* What is expected *
Show each line of the listing in which the word "обед" occurs.
[Opening Input records section]
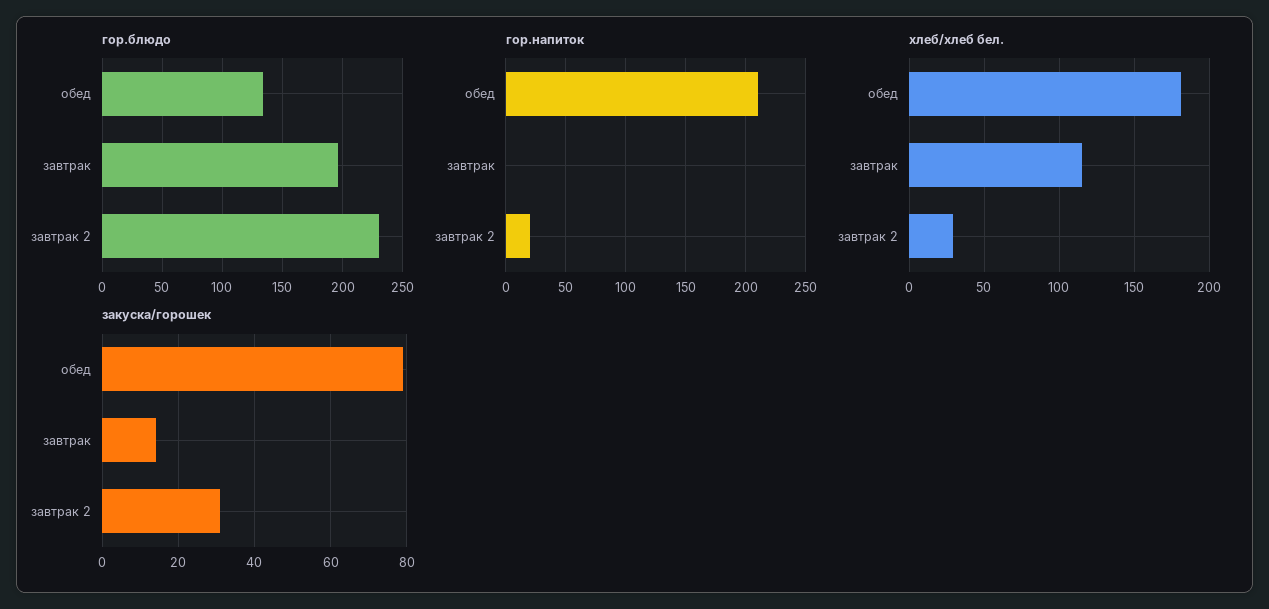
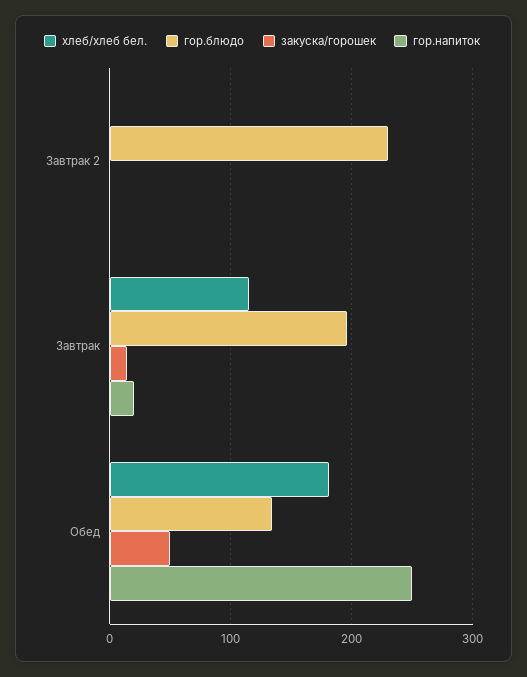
  {
    "гор.блюдо": {
      "обед": 135,
      "завтрак": 195,
      "завтрак 2": 230
    },
    "гор.напиток": {
-     "обед": 210,
+     "обед": 250,
-     "завтрак": 0,
+     "завтрак": 20,
-     "завтрак 2": 20
+     "завтрак 2": 0
    },
    "хлеб/хлеб бел.": {
      "обед": 180,
      "завтрак": 115,
-     "завтрак 2": 30
+     "завтрак 2": 0
    },
    "закуска/горошек": {
-     "обед": 80,
+     "обед": 50,
      "завтрак": 15,
-     "завтрак 2": 30
+     "завтрак 2": 0
    }
  }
[Closing Input records section]
* Answer to this exercise *
      "обед": 135,
-     "обед": 210,
+     "обед": 250,
      "обед": 180,
-     "обед": 80,
+     "обед": 50,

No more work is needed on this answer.